CUBRA

INHOUD WOORD

HOME

AUTEURS

KUNST

door NORBERT DE VRIES

Elke week een nieuwe beschouwing over een woord

 


 

20090611

Schellen

 

Simon Carmiggelt en James Joyce waren brildragend. Lastig voor een beeldhouwer, want  een beeld met een bril op is, welbeschouwd, geen gezicht.

In Amsterdam vind je het borstbeeld van de heer Carmiggelt, voorzien van een fors montuur.

In Zürich, op het Friedhof Fluntern, ligt het graf van Joyce, geaccompagneerd door een beeld van de auteur, van de hand van de beeldhouwer Milton Hebald.

We zien Joyce in een ontspannen pose: zittend, met een opengeslagen boek in de rechter, en een sigaartje in de linker hand. Alsof hij een wandeling gemaakt heeft en aan de kant van het pad wat uitrust, zich verpozend met een rokertje en wat lectuur.

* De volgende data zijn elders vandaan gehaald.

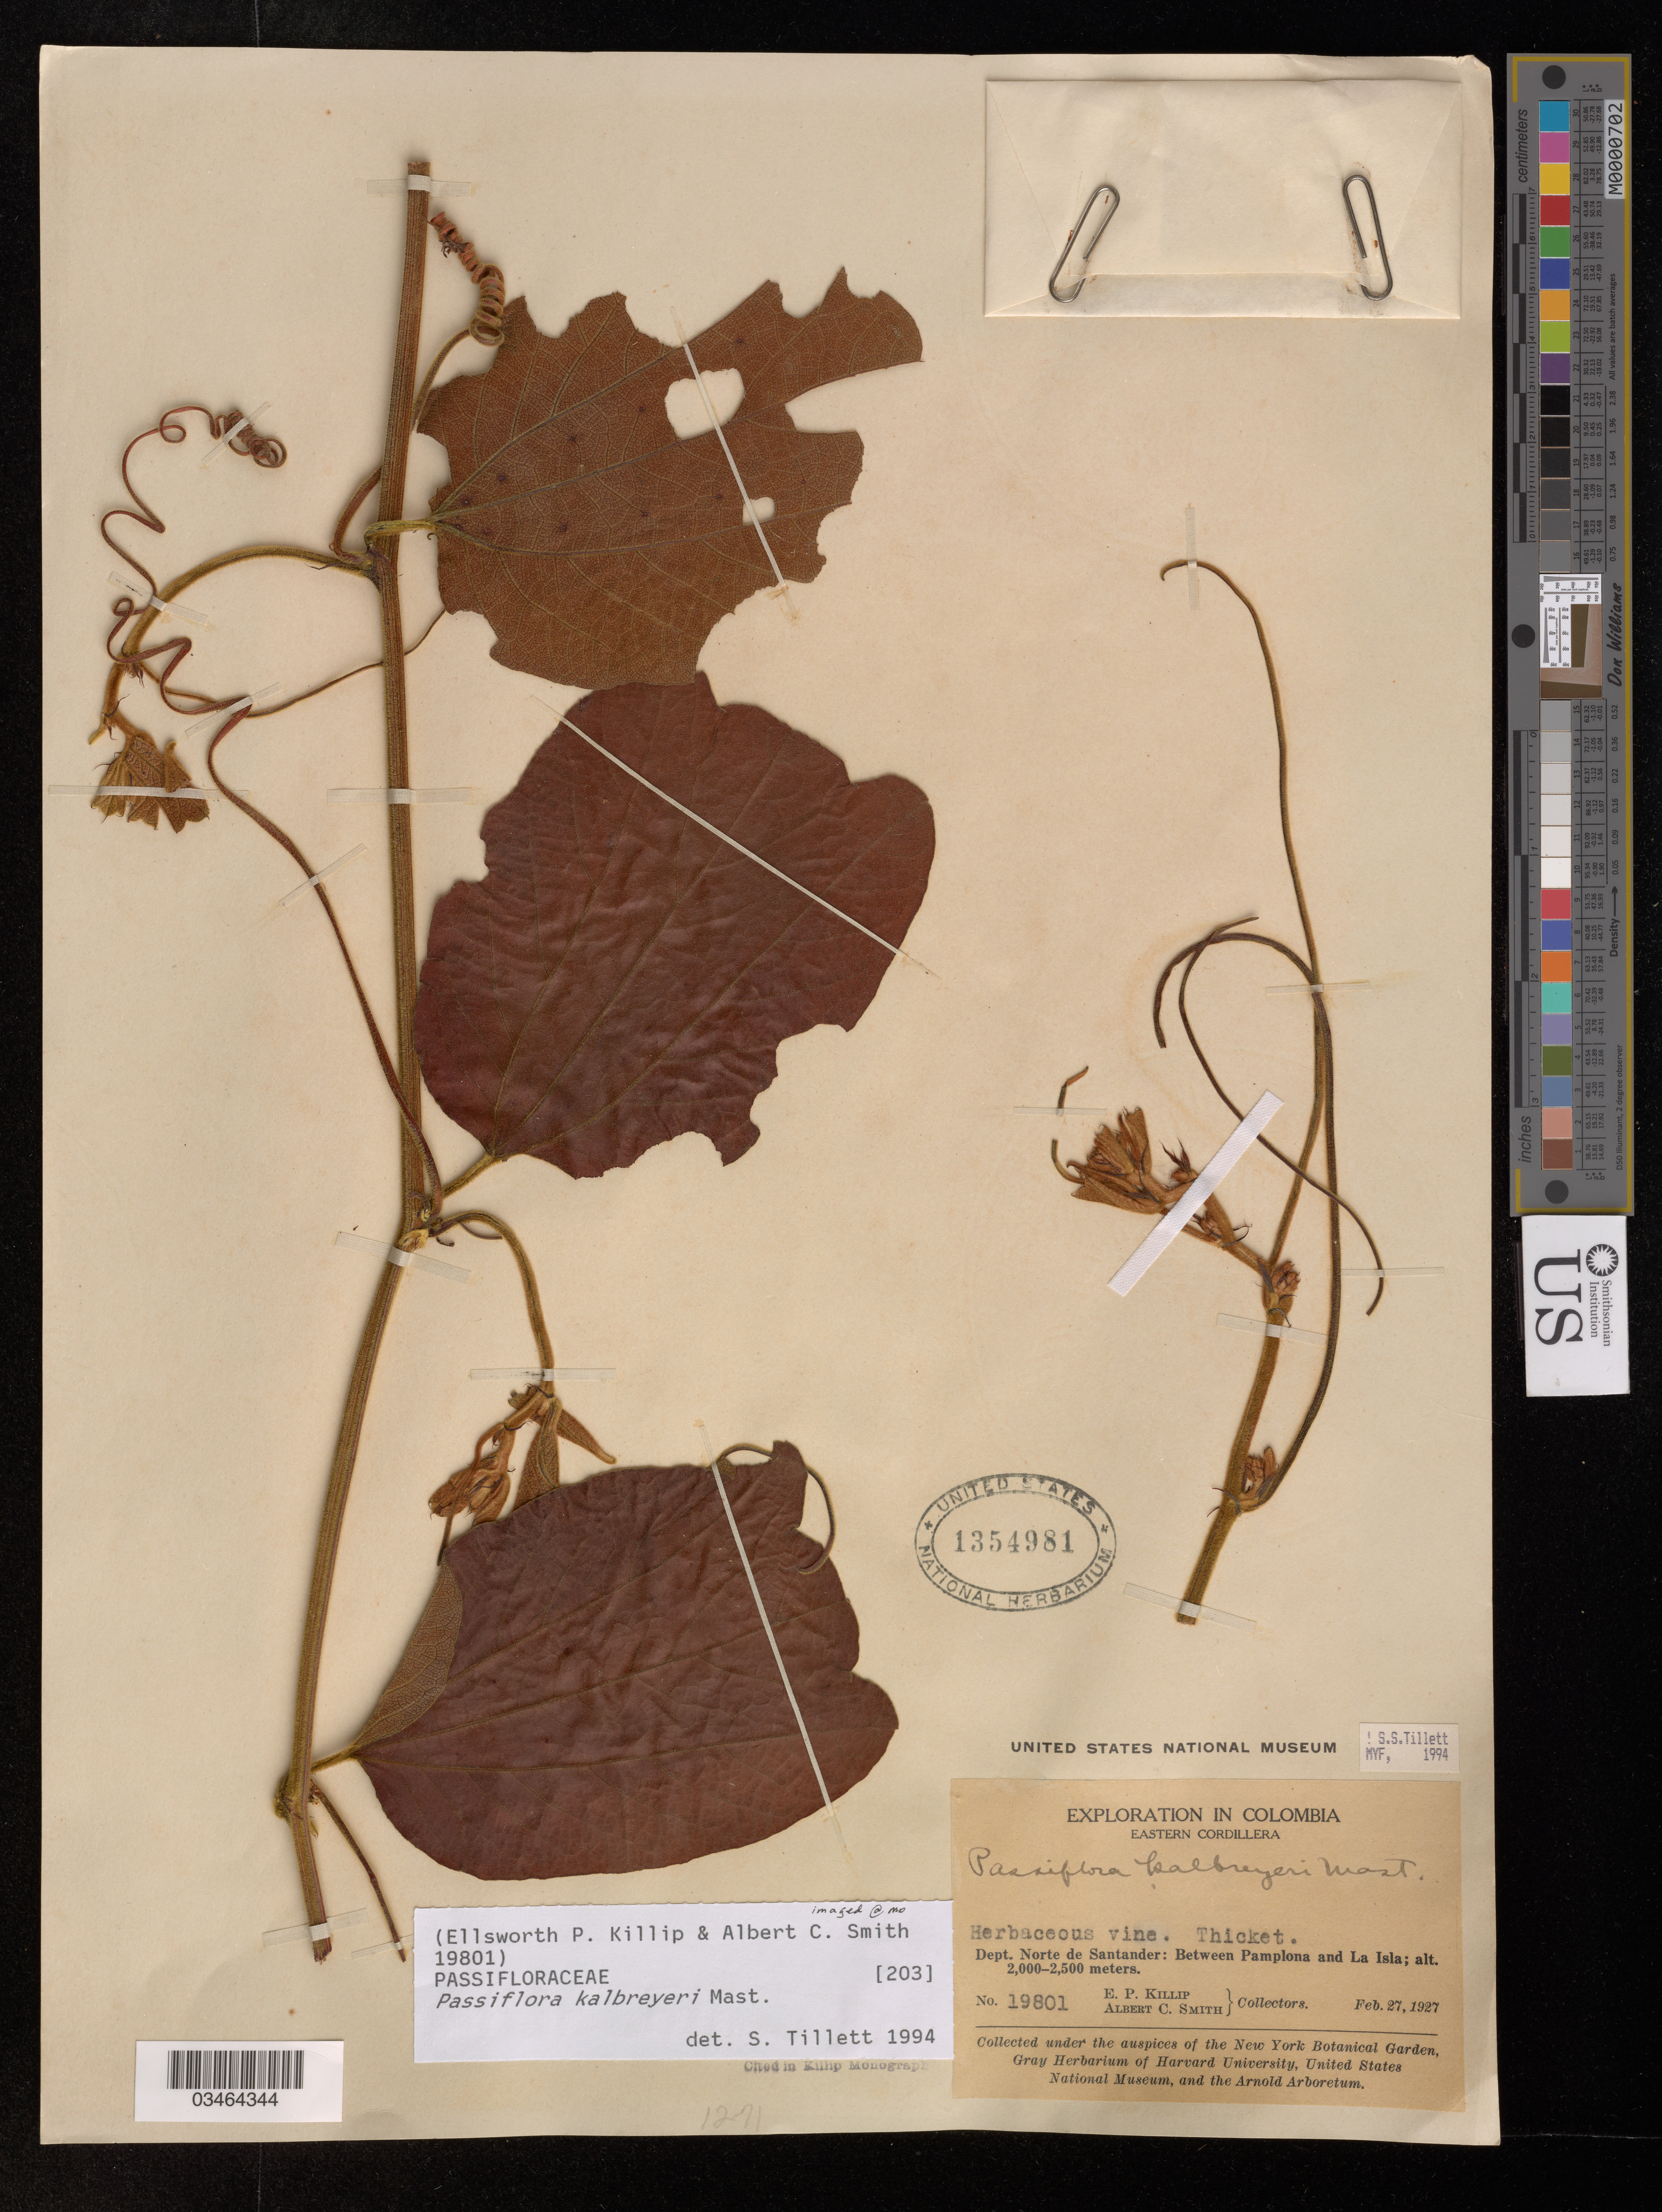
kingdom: Plantae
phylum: Tracheophyta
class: Magnoliopsida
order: Malpighiales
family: Passifloraceae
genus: Passiflora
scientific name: Passiflora kalbreyeri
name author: Mast.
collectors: E. P. Killip & A. C. Smith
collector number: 19801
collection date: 1927-02-27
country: Colombia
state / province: Norte de Santander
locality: Between Pamplona and La Isla.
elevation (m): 2000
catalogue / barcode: US 1354981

Wat mij frappeerde aan het beeld is de bril. Hier zijn de brillenglazen in brons uitgevoerd, en is van een montuur slechts een lichte aanzet zichtbaar.

Het is een dilemma. Montuur zonder glazen, of glazen zonder montuur. Bijna alle beeldhouwers kiezen voor het eerste, en vervloeken ongetwijfeld de myopie van de beroemdheid. Waarom geen contactlenzen genomen, of een laserbehandeling? Die verschrikkelijk brillen altijd!

De oplossing van Hebald heeft als nadeel, dat je de indruk vestigt van een bril met zwarte/donkere glazen, zoals blinden die veelal dragen. (Joyce had slechte ogen, en ik ken foto’s van hem, waarop te zien is, dat een der glazen inderdaad zwart/ondoorzichtig is)

Ook kan het beeld de gedachte oproepen aan de uitdrukking: de schellen vielen hem van de ogen.

Die schellen vormen het onderwerp van deze week.

 

In Handelingen 9:18 lezen we het verhaal van de bekering van Saulus tot Paulus: “Meteen was het alsof er schellen van Saulus’ ogen vielen; hij kon weer zien, stond op en liet zich dopen.” Het was dus alsof er een vertroebelend vlies van zijn ogen werd weggenomen, en hij zag op slag in alle duidelijkheid wat hij tevoren niet begrepen had.

Dit Bijbelsch woord leidde tot de zegswijze, die al eeuwenoud is: de schellen vielen hem van de ogen.

Schel is schil of vlies. Een vlies op het oog belemmert het zicht. Uit een Distilleerboek uit 1552 kennen we het middel daartegen: een vissengal. “Water vander gallen is seer goet teghen alle gebreken der Oogen gelijck als zijn: schellen, sterren ende dergelijcken die de ooghen verdonckeren.”

Dit herinnert ons aan het verhaal van de oude, blinde Tobit en zijn zoon Tobias. De zoon vangt samen met de engel Rafaël een vis, en de laatste geeft hem het advies: strijk de gal in je vaders ogen, en als het hem bijt, zal hij ze wrijven en de witte schellen uitwerpen, en hij zal u zien. En aldus geschiedde.